§ **GIVEN PROBLEM A**: For the profile of Nathan James below, say whether each statement agrees with it, answering yes or no and quoting the deciding words: (i) He was born in Coventry, England. (ii) His youth years at Burnley came before his youth years at Leicester City. (iii) His loan to Mickleover was in 2024.

Nathan James

Personal information
- Full name: Nathan Tunchatchawan James
- Date of birth: 28 September 2004 (age 21)
- Place of birth: Coventry, England
- Height: 1.90 m (6 ft 3 in)
- Position: Defender

Team information
- Current team: BG Pathum United
- Number: 22

Youth career
- 2019–2021: Leicester City
- 2021–2023: Burnley
- 2023: Barnsley

Senior career*
- Years: Team / Apps / (Gls)
- 2023–2025: Barnsley / 0 / (0)
- 2023: → Farsley Celtic (loan) / 1 / (0)
- 2024: → Mickleover (loan) / 4 / (0)
- 2025–: BG Pathum United / 2 / (0)

International career^{‡}
- 2022: Thailand U20 / 2 / (0)
- 2026–: Thailand U23 / 1 / (0)

§ **GIVEN PROBLEM B**: Please pick out every line of the records below that contains the string "determined", and copy each one.

§ **Dataset items**:
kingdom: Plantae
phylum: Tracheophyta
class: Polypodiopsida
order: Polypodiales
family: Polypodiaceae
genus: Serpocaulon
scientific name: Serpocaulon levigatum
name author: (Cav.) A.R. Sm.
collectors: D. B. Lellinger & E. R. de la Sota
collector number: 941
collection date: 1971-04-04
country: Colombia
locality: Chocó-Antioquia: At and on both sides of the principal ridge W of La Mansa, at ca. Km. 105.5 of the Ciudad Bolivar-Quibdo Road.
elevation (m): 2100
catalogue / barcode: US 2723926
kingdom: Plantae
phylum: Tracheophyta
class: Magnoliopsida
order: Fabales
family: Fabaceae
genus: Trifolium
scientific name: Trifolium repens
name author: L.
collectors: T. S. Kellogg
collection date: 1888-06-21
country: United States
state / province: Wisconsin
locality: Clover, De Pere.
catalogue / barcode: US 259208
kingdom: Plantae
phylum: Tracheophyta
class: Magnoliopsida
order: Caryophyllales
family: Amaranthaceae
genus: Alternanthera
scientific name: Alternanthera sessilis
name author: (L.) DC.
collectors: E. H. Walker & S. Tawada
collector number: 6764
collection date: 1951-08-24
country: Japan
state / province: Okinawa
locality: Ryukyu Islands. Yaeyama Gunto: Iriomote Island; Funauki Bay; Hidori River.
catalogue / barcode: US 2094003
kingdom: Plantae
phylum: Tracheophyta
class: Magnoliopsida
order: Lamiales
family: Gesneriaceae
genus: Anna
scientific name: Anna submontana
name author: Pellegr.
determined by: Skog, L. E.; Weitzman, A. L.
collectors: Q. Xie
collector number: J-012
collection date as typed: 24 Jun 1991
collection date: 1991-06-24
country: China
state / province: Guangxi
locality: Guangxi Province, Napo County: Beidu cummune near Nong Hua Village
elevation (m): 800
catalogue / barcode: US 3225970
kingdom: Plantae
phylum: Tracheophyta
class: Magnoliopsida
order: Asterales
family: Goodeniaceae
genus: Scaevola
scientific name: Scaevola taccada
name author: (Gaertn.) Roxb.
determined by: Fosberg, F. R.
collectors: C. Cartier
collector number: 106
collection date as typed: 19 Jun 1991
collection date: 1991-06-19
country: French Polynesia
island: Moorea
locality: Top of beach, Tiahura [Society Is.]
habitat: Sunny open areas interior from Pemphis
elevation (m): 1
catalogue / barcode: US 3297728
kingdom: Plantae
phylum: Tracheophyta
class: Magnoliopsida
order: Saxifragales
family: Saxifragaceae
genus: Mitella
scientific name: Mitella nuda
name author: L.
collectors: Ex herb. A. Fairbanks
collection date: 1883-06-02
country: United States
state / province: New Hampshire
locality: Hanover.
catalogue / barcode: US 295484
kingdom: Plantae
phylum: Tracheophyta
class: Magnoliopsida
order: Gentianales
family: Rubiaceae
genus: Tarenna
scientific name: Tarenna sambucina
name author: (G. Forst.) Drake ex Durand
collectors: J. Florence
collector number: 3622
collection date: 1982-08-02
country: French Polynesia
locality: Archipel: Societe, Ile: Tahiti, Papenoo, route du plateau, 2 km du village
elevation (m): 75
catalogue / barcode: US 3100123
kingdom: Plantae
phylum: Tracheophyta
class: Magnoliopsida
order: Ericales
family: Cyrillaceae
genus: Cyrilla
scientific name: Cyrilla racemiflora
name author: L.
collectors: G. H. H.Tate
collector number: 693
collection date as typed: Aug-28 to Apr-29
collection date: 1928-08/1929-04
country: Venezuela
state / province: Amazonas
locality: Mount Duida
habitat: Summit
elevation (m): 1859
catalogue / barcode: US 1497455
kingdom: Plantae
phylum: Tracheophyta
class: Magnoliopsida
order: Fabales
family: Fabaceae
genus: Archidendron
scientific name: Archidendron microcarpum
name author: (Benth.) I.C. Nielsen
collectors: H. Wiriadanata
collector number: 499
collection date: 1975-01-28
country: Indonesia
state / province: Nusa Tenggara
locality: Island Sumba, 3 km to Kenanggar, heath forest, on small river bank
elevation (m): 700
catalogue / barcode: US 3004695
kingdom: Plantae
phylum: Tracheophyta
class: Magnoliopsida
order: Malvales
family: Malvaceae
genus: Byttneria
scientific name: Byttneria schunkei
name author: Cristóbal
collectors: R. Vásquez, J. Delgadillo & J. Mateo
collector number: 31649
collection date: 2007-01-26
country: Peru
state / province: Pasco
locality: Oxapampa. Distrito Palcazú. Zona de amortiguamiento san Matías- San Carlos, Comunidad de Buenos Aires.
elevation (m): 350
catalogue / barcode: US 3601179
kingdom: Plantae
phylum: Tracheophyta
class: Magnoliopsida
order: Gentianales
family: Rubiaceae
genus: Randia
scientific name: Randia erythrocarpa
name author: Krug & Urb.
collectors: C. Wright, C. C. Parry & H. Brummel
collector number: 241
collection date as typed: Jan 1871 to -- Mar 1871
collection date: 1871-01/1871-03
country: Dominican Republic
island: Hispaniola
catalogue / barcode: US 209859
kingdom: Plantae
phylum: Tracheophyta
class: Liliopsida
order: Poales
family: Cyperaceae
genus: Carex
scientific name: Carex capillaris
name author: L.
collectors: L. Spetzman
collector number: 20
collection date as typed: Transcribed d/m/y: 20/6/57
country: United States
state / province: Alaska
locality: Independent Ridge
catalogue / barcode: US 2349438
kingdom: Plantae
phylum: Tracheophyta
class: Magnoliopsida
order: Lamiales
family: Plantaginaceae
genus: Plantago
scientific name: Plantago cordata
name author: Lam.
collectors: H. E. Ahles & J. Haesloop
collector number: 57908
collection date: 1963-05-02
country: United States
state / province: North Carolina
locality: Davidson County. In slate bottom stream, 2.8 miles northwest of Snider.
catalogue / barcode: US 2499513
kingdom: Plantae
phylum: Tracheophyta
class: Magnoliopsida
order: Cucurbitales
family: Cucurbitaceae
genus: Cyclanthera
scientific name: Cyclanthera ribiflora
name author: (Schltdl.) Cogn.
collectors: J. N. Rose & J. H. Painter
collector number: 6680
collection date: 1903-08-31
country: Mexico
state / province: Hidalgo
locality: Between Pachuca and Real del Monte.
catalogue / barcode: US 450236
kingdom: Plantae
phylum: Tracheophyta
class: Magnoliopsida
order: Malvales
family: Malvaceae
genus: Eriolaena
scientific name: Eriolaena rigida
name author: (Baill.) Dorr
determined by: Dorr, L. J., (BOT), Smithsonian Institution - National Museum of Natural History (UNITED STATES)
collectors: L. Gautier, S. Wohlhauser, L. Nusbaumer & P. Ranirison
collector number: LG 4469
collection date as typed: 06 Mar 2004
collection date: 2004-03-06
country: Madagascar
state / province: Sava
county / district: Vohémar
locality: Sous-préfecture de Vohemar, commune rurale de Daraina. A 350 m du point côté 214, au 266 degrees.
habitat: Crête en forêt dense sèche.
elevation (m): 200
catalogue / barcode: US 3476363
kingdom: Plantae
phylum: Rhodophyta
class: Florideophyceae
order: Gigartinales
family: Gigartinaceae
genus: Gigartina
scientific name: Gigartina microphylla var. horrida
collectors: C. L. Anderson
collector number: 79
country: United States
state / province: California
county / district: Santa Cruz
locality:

§ **COMPLETE OUTPUT A**:
(i) Yes: "Place of birth: Coventry, England"
(ii) No: "2019–2021: Leicester City" and "2021–2023: Burnley"
(iii) Yes: "2024: → Mickleover (loan)"

§ **COMPLETE OUTPUT B**:
determined by: Skog, L. E.; Weitzman, A. L.
determined by: Fosberg, F. R.
determined by: Dorr, L. J., (BOT), Smithsonian Institution - National Museum of Natural History (UNITED STATES)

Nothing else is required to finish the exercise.